→ Text data extracted from pages
....

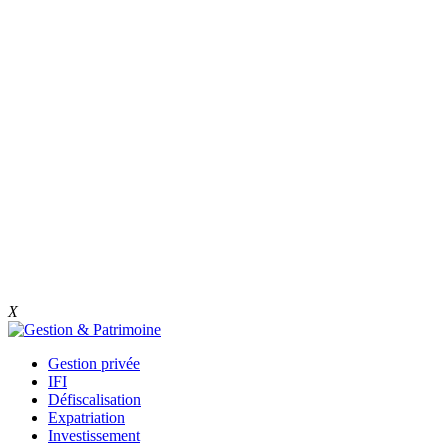
X
Gestion privée
IFI
Défiscalisation
Expatriation
Investissement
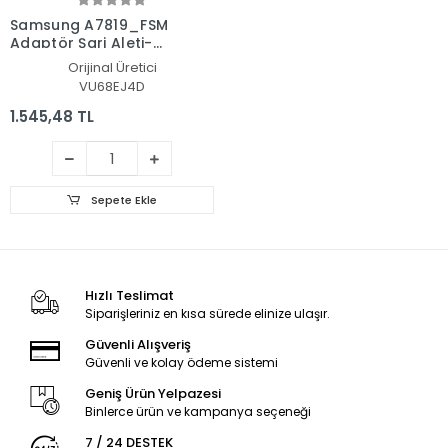
Samsung A7819_FSM
Adaptör Şarj Aleti-
Cihazı
Orijinal Üretici
VU68EJ4D
1.545,48 TL
Sepete Ekle
Hızlı Teslimat
Siparişleriniz en kısa sürede elinize ulaşır.
Güvenli Alışveriş
Güvenli ve kolay ödeme sistemi
Geniş Ürün Yelpazesi
Binlerce ürün ve kampanya seçeneği
7 / 24 DESTEK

....

→ ASSIGNMENT
Please copy out, unchanged, everything from the line containing "Samsung A7819_FSM" down to the last line of the entries, including both of those lines.

→ WRITTEN ANSWER
Samsung A7819_FSM
Adaptör Şarj Aleti-
Cihazı
Orijinal Üretici
VU68EJ4D
1.545,48 TL
Sepete Ekle
Hızlı Teslimat
Siparişleriniz en kısa sürede elinize ulaşır.
Güvenli Alışveriş
Güvenli ve kolay ödeme sistemi
Geniş Ürün Yelpazesi
Binlerce ürün ve kampanya seçeneği
7 / 24 DESTEK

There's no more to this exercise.